Data from: Complexity of the genetic basis of aging in nature revealed by a clinal study of lifespan and methuselah, a gene for aging, in Drosophila from eastern Australia.
Sgrò, Carla M. et al. (2013), Data from: Complexity of the genetic basis of aging in nature revealed by a clinal study of lifespan and methuselah, a gene for aging, in Drosophila from eastern Australia., Dryad, Dataset, https://doi.org/10.5061/dryad.11j35
Clinal studies are a powerful tool for understanding the genetic basis of climatic adaptation.
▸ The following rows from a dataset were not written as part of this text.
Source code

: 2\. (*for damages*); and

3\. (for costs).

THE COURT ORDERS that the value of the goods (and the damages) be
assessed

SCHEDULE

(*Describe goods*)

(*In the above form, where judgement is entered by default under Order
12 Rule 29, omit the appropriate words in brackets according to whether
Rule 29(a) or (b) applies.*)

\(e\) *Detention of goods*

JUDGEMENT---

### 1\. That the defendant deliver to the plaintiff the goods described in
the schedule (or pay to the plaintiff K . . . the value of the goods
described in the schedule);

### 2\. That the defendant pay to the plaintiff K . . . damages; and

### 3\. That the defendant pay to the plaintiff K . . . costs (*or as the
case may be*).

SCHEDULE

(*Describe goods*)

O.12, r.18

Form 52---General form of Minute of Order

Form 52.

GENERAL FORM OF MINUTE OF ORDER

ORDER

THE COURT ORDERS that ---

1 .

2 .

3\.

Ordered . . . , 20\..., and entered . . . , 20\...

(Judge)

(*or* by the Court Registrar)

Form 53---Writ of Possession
However, while clines in quantitative traits and genetic polymorphisms have been observed within and across continents, few studies have attempted to demonstrate direct links between them. The gene methuselah in Drosophila has been shown to have a major effect on stress response and longevity phenotypes based largely on laboratory studies of induced mutations in the mth gene. Clinal patterns in the most common mth haplotype and for lifespan (both increasing with latitude) have been observed in North American populations of D. melanogaster, implicating climatic selection. While these clinal patterns have led some to suggest that mth influences ageing in natural populations, limited evidence on the association between the two has so far been collected. Here, we describe a significant cline in the mth haplotype in eastern Australian D. melanogaster populations that parallel the cline in North America. We also describe a cline in mth gene expression. These findings further support the idea that mth is itself under selection. In contrast, we show that lifespan has a strong nonlinear clinal pattern, increasing southwards from the tropics, but then decreasing again from mid-latitudes. Furthermore, in association studies, we find no evidence for a direct link between mth haplotype and lifespan. Thus, while our data support a role for mth variation being under natural selection, we found no link to naturally occurring variation in lifespan and ageing in Australian populations of D. melanogaster. Our results indicate that the mth locus likely has genetic background and environment-specific effects.